**Source passage**:
= Beginning of Section =

Lucid Dreaming
by Beth Elaine Wilson

It's a Fine Line...

“When I hear the word ‘culture’, I reach for my revolver.”

A few weeks ago, I found myself at the checkout counter of the grocery store, just in front of an acquaintance of mine from Rosendale. It emerged in our chat that she regularly reads this column, but skipped it last month because I had turned it over to Karen Elliot. “I guess you’re really busy fixing the house you just bought,” she said. I felt a simultaneous wave of gratification and remorse: gratification to know that someone would think so highly of my writing as to skip it when it wasn’t me writing the column, and remorse because, well—I am Karen Elliot also. It was a playful little game, based on the fact that Dr. George O’Mara is also a construct/stand-in/alter ego for one of the Inartco artists, and I enjoyed imagining a conversation between these two at least partly imaginary people, as a way to open up the very real “differentness” of what the show at Deep Listening was about.

Truth be told, I was fast approaching burnout last month, as happens occasionally with me. I just get really tired—it borders on ennui—with art attitudes and artspeak and the insufferable egos that go along all too often with any sort of art “scene”. Not that I want to add fuel to the fires of those who always find artistic or creative thought threatening or alienating, and who have developed a certain knee-jerk, reactionary response to perceived attacks upon their “culture”. It’s a difficult subject to broach in a column such as this—the cultural lines of demarcation are drawn so that once one enters the “public” sphere (aka the world of mass publication), any self-reflexive impulse, any real critique of the dynamics of the artworld tends to come across in a way that merely fans the flames of that good old American standby, anti-intellectualism.

So I continually find myself sailing between the Scylla of artworld pretension and the Charybdis of reactionary cultural suspicion–it’s telling that I have seen the quote at the beginning of this column attributed at different times to 1) one of several radical Surrealists on the prowl in Paris in the 1930s and 2) Joseph Goebbels, the propaganda minister for Adolph Hitler. I guess it depends upon what exactly you mean by ‘culture’, and what your relationship is to it.

= End of Section =

**Raw data**:
= Beginning of Section =

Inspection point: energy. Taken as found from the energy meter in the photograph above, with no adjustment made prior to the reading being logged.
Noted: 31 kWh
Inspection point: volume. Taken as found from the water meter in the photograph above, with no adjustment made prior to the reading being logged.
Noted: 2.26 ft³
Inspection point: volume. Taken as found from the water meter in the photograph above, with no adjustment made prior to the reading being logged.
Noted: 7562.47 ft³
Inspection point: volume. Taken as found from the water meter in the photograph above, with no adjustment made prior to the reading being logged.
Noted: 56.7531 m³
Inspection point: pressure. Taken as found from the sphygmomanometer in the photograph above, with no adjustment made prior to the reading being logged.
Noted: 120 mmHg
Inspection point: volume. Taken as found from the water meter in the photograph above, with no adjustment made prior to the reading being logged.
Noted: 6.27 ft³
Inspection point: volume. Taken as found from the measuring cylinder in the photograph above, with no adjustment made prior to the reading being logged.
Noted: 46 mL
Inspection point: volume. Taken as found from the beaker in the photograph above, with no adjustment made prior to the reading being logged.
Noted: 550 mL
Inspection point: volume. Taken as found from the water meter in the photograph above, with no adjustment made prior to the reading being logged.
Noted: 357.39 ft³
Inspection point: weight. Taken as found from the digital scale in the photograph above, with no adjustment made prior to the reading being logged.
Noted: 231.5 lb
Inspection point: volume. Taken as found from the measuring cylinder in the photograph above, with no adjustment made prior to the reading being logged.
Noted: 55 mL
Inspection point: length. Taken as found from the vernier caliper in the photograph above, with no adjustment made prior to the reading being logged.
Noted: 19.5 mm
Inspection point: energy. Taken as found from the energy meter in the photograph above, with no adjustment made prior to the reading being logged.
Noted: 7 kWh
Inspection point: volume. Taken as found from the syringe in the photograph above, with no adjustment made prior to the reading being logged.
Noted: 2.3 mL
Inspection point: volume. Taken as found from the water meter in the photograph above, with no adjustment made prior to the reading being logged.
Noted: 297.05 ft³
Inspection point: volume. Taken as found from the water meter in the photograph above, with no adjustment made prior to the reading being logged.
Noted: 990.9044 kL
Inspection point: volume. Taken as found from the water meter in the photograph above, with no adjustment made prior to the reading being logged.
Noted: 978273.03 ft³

= End of Section =

**Task 1**: Please decide whether each statement agrees with the column on art-world burnout. Answer yes or no, and quote the words from the column that settle it. (a) The acquaintance skipped last month's column because Karen Elliot wrote it. (b) The writer says the opening quote has always been attributed to Joseph Goebbels. (c) The writer ran into the acquaintance at a bookstore.
**Task 2**: Continue the column on art-world burnout from the point where it stops.
The records have no connection to the column on art-world burnout.

**Answer area 1**:
(a) Yes: "skipped it last month because I had turned it over to Karen Elliot"
(b) No: "attributed at different times to 1) one of several radical Surrealists on the prowl in Paris in the 1930s and 2) Joseph Goebbels"
(c) No: "at the checkout counter of the grocery store"

**Answer area 2**:
And just to confuse the issue even more, there’s the sort of New Agey aesthetic that is often quite popular in these parts, the one that insists that art and artistic expression should be products of the pure soul, and that they should resonate with a consistently healing, peaceful energy (usually having to do with the color purple). While art, and particularly art-making, certainly can be healing phenomena, an uninterrupted diet of this sort of stuff can have a sort of Stepford Wife effect, and I’m not sure the results are as universally beneficial as the promoters of this work would like to believe. From where I stand, deep and meaningful spiritual development can, and often does, involve rupture and separation as much as it does soulful harmony. I am reminded of the story told me recently about a new acquaintance, who had started doing yoga five times a week (thus making it really a spiritual practice), calming himself from the inside out and changing radically his relationship to himself and others in very positive ways. In the process, he left his wife—evidently the relationship was predicated on a set of older, more dysfunctional patterns that the wife for whatever reason couldn’t abandon, and the marriage ended.

Art that speaks to me often has just this sort of quality—it will turn me upside down for a bit, make me think about something or somebody in a different and sometimes very uncomfortable way, in the long run giving me more information than I had before, and the potential for a deeper insight into how this crazy world works after all. To paraphrase Richard Hamilton in reverse, perhaps this is just what makes today’s art so difficult, so unappealing.

Sigmund Freud wrote a famous essay in the ‘teens on “The Uncanny,” the sort of weirdness-effect that was to be used to great advantage by the Surrealist movement in the ‘20s and ‘30s, whereby the familiar is made strange. Freud based his discussion on a short story by Hofmann, in which a man falls in love with an automaton, in effect a giant, life-like doll. I am reminded of this story, and its uncanny effects, by the life-size ceramic women created by artist Katherine Ruttenberg, who will be showing her most recent work at Davis & Hall Gallery in Hudson later this month.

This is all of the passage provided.